Sujiwo menyebut setiap kunjungan kerja ke kecamatan selalu ia sisihkan waktu untuk meninjau Puskesmas. Menurutnya, kualitas pelayanan publik, khususnya kesehatan, menjadi tolok ukur keberhasilan pemerintah.

“Setiap saya ke kecamatan, wajib hukumnya mampir ke Puskesmas. Kita harus memastikan pelayanan berjalan baik. Barometer keberhasilan pemerintahan adalah pelayanan publik, apakah mengecewakan atau memuaskan,” ujarnya.

Dalam kesempatan itu, Sujiwo menitip pesan kepada tenaga kesehatan (nakes) agar menjaga semangat, etos kerja, kedisiplinan, dan jiwa pengabdian dalam melayani masyarakat. Ia juga menekankan, urusan ketersediaan alat kesehatan akan menjadi perhatian pemerintah daerah.

“Alkes di Puskesmas banyak yang sudah expired. Ini harus diperbarui. Tahun depan akan kita inventarisasi dan ganti, terutama alat diagnosis. Kalau alat tidak layak, bisa salah diagnosa. Bukan salah dokternya, tapi alatnya,” tegasnya.

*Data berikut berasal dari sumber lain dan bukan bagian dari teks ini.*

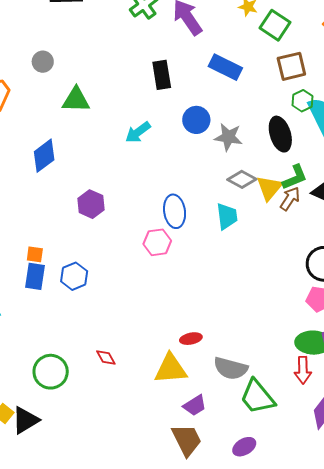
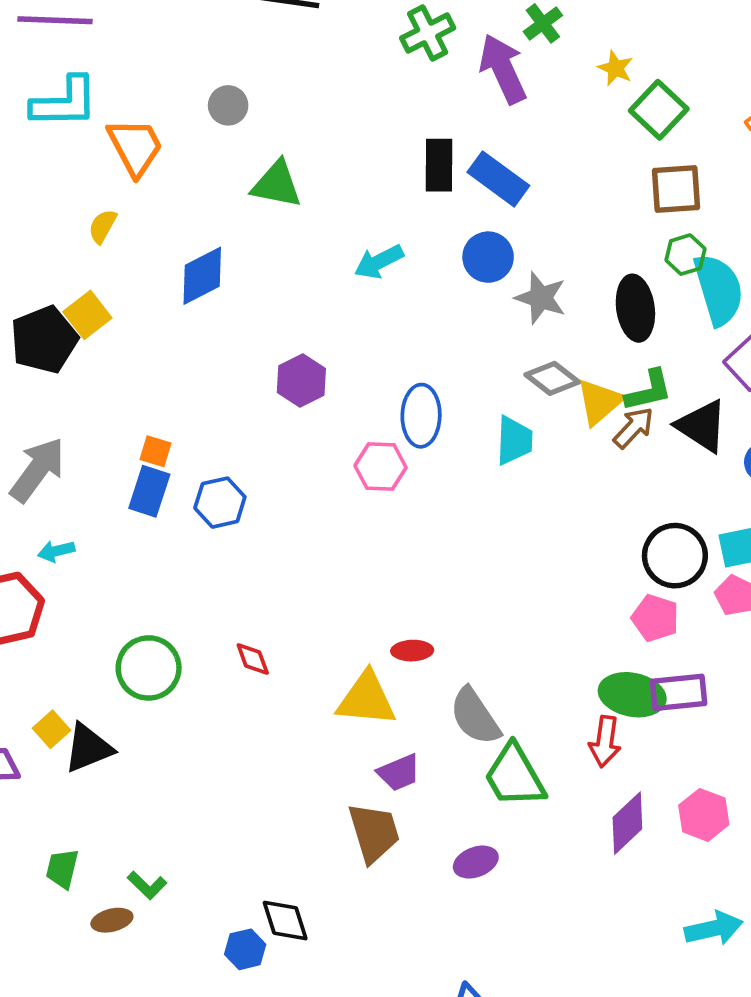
blue rectangle: (225, 67) -> (498, 179), moved
purple hexagon: (91, 204) -> (301, 381), moved
gray semicircle: (231, 368) -> (475, 716), turned 32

Beberapa alat prioritas yang akan diganti antara lain USG dan EKG sebagai penunjang pemeriksaan pasien.

Sujiwo mengingatkan, menjadi tenaga kesehatan tidak hanya soal keterampilan medis, melainkan juga soal hati.

“Tenaga kesehatan harus punya empati. Yang datang ke Puskesmas adalah orang sakit, orang yang sedang susah. Maka pelayanan harus dilakukan dengan hati,” pungkasnya.